Testo dell'esercizio:
________________
Rilanciamo l’articolo che Marcello Veneziani ha pubblicato sul suo blog.

 

Luciana Lamorgese ministro dell'Interno
Luciana Lamorgese ministro dell’Interno

 

Genitore 1 a genitore 2, passo e chiudo la famiglia. Non è una comunicazione in codice della Volante ma è il nuovo codice della famiglia, già adottato in mezza Europa e ora negli Stati Uniti e ripristinato in questi giorni da noi da questo governo (come annunciato dal ministro dell’Interno Luciana Lamorgese, sulla carta d’identità dei minori tornerà la dicitura “genitore 1 e genitore 2”); noi che siamo provinciali e ci adeguiamo sempre “all’estero”, come dicono gli idioti, ma in differita. La cancel culture non cancella solo i grandi del passato, ma anche la madre e il padre. La famiglia finisce in coda, prendi il numeretto e ti metti in fila. Magari sarà previsto anche un genitore 3, 4, e così via o i genitori decimali, dopo la virgola. Non importa il sesso e l’effettivo rapporto col minore, basta avere i numeri.

L’abolizione del Padre, ente superfluo, ha preceduto solo di qualche anno la soppressione di un altro ente inutile, la Madre, anzi la Mamma come la chiamavano i mammiferi preistorici. Per le famiglie numerose procediamo alla separazione dei beni filiali, il genitore 1 si cura dei figli dalla fila dispari, il genitore 2 di quelli dalla fila pari. Io che sono figlio 4, sarei capitato con genitore 2, ma non so chi sarebbe stato dei due. Primo è il maschio, come si faceva nel tempo maschilista o vale il detto “nelle case dei galantuomini prima la femmina e poi l’omini”? Forse in ordine d’arrivo, come i numeretti alla posta. L’abolizione di padre e madre, ridotti a genere neutro, nasce dalla “delicatezza” di non offendere le unioni gay, ma è la prova, anche semantica, che il danno di cui ci preoccupiamo noi fanatici non è la legittimazione delle unioni gay ma l’abolizione della civiltà fondata sul padre e sulla madre.
________________
Voci riportate:

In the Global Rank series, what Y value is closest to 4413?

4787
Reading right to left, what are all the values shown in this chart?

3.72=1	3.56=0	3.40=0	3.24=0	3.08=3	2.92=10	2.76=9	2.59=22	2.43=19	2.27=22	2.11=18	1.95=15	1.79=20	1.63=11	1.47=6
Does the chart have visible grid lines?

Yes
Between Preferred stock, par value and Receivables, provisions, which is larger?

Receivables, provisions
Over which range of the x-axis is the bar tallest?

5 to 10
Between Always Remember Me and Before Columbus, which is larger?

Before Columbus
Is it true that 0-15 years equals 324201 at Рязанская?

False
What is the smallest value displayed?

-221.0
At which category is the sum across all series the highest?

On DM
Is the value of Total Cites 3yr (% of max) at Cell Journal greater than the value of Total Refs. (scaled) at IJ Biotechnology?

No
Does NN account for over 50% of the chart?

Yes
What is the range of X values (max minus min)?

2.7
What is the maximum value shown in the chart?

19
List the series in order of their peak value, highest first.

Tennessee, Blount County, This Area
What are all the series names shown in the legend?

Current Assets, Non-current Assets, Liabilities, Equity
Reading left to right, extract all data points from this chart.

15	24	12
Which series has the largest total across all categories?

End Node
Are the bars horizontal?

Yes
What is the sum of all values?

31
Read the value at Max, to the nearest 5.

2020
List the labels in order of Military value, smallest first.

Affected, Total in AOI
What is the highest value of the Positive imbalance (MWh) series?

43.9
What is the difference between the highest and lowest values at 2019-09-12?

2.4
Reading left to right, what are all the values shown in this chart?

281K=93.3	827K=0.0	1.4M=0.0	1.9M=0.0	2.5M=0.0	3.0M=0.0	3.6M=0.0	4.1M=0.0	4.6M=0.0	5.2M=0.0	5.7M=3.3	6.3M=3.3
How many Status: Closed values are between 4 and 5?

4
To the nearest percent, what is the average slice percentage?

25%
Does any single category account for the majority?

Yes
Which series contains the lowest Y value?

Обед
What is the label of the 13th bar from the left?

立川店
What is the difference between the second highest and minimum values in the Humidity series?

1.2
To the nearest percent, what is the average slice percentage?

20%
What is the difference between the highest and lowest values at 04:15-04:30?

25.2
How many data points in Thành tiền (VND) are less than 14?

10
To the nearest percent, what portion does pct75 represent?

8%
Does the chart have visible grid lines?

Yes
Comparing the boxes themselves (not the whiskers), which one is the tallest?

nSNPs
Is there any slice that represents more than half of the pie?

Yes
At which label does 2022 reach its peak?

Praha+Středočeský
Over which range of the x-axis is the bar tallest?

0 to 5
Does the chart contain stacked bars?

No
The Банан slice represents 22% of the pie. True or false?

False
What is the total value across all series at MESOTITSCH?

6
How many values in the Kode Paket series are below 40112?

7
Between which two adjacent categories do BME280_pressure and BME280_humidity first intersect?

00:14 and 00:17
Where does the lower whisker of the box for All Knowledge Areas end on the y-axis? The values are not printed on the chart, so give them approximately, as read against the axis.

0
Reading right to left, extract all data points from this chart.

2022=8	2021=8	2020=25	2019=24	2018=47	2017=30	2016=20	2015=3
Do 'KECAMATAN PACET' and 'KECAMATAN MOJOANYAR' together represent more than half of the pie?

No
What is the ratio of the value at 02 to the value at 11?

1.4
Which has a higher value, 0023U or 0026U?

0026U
________________
Quesiti e compiti:
1/ Nel testo sulla dicitura «genitore 1 e genitore 2», chi ha annunciato il ritorno di questa dicitura sulla carta d'identità dei minori?
2/ Prosegui il testo sulla dicitura «genitore 1 e genitore 2» a partire dalla sua ultima frase.

Elenco delle risposte:
1/ Il ministro dell'Interno Luciana Lamorgese.

2/
Dopo genitore 1 e genitore 2, la giurisdemenza italoeuropea ha lanciato due nuove norme a tutela della doppiezza. Una è famosa, il doppio cognome. Perché complicare la vita delle persone affibbiando due cognomi? E quando si passa alla generazione seguente i cognomi saranno quattro e via via aumentano? Per ripararsi da cognomi infiniti che sembrano la caricatura dei duchi di una volta, le proposte in campo sono due: l’ordine alfabetico (così estinguendo i cognomi in V o Z) o la scelta. Ovvero a caso o a capriccio. Avrebbe più senso adottare il cognome materno piuttosto che questo doppio cognome con selezione alfabetica o a piacere. E perché non il nickname? L’importante è separare il singolo dalla famiglia.

Ma questa euro-idiozia è surclassata da quella adottata da molte università italiane, non solo angloamericane: gli studenti transessuali hanno diritto a due libretti universitari, uno al maschile e uno al femminile, e tu poi scegli come ti gira. Libretti sartoriali, cuciti ad personam e ad libitum. Ma se ti appelli al buonsenso, alla semplice realtà e alla storia del mondo, passi tu per rozzo e multifobico. In ambo i casi raddoppia la burocrazia e s’accoppia alla demenza. Da quell’unione insana nasce lo scemo a norma di legge. Libero di farsi e disfarsi, ribattezzarsi e far coppia da solo, con sesso e cognome a piacere. Cancellano il padre e la madre, il nome e il sesso, la ragione e la dignità umana.